Tales of a β male

Monday, October 19, 2009

This weekend at a small gathering I was criticized by a stranger for recognizing a song as being performed by Cake. An acme of maturity, I then criticized them for being an impolite guest. Sorry, hosts; not my place. Enough of that.

During the summers of my college years I worked in my father’s Minneapolis stone yard. He employed me both as a common laborer and as an inventory consultant of types. Beneath this latter hat I would estimate the volume of stone piles and from there determine the approximate number of rocks present. One afternoon my father was selling off a large piece of carved stone to one of his clients. The gentleman began to question me about my doings. In particular, he was interested in my goals. “Young people today don’t seem to have a lot of goals,” he intoned. True to his prediction, that 20 year-old also didn’t have goals, so I made some shit up to satisfy him so I could get back to mathing. I didn’t have the articulacy or balls to say it at the time, but I think of goals as one of many human attempts to slap delineations on reality, to feel a sense of power over an existence that at any moment can be upended by trivialities. But in a bow to my former inquisitor, here’s a list of some of my short-term goals (3 months).

Gain back ten pounds. Make that eight. To be (appear) healthier.

Make substantial progress in my research/have a committee meeting/submit an NRSA.
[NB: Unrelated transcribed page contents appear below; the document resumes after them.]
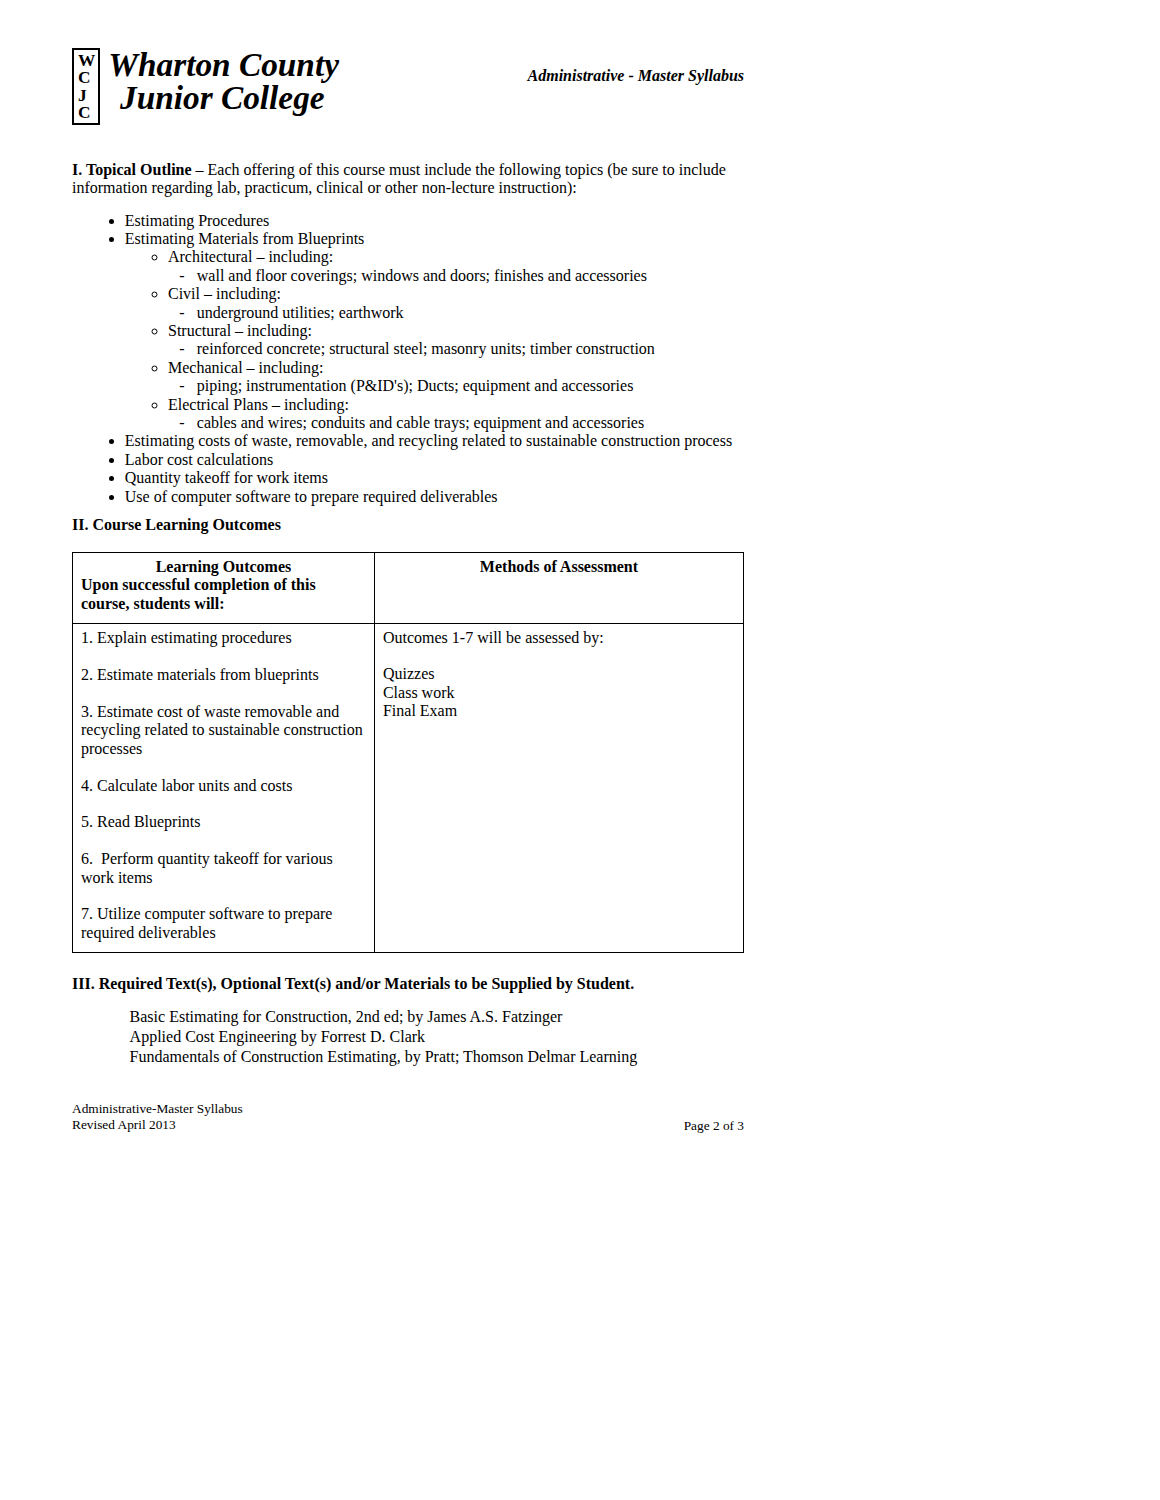WCJC
Wharton County
Junior College
Administrative - Master Syllabus
I. Topical Outline – Each offering of this course must include the following topics (be sure to include information regarding lab, practicum, clinical or other non-lecture instruction):
Estimating Procedures
Estimating Materials from Blueprints
Architectural – including:
wall and floor coverings; windows and doors; finishes and accessories
Civil – including:
underground utilities; earthwork
Structural – including:
reinforced concrete; structural steel; masonry units; timber construction
Mechanical – including:
piping; instrumentation (P&ID's); Ducts; equipment and accessories
Electrical Plans – including:
cables and wires; conduits and cable trays; equipment and accessories
Estimating costs of waste, removable, and recycling related to sustainable construction process
Labor cost calculations
Quantity takeoff for work items
Use of computer software to prepare required deliverables
II. Course Learning Outcomes
| Learning Outcomes Upon successful completion of this course, students will: | Methods of Assessment |
| --- | --- |
| 1. Explain estimating procedures 2. Estimate materials from blueprints 3. Estimate cost of waste removable and recycling related to sustainable construction processes 4. Calculate labor units and costs 5. Read Blueprints 6. Perform quantity takeoff for various work items 7. Utilize computer software to prepare required deliverables | Outcomes 1-7 will be assessed by: Quizzes Class work Final Exam |
III. Required Text(s), Optional Text(s) and/or Materials to be Supplied by Student.
Basic Estimating for Construction, 2nd ed; by James A.S. Fatzinger
Applied Cost Engineering by Forrest D. Clark
Fundamentals of Construction Estimating, by Pratt; Thomson Delmar Learning
Administrative-Master Syllabus
Revised April 2013
Page 2 of 3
Complete two art projects. One a stylized rendition of a medial MRI of my brain, neck, and accompanying tissues, the other a series of photographs showing every 3 hours of murine development from embryonic day 8.0 to 11.5. These undertakings are part of a larger effort to make my apartment indicative of my tastes and personality.

Buy a desk.


1 comment:

snuggly flavonoid said...

i thought you make goals to distract from reality/present, not to define it.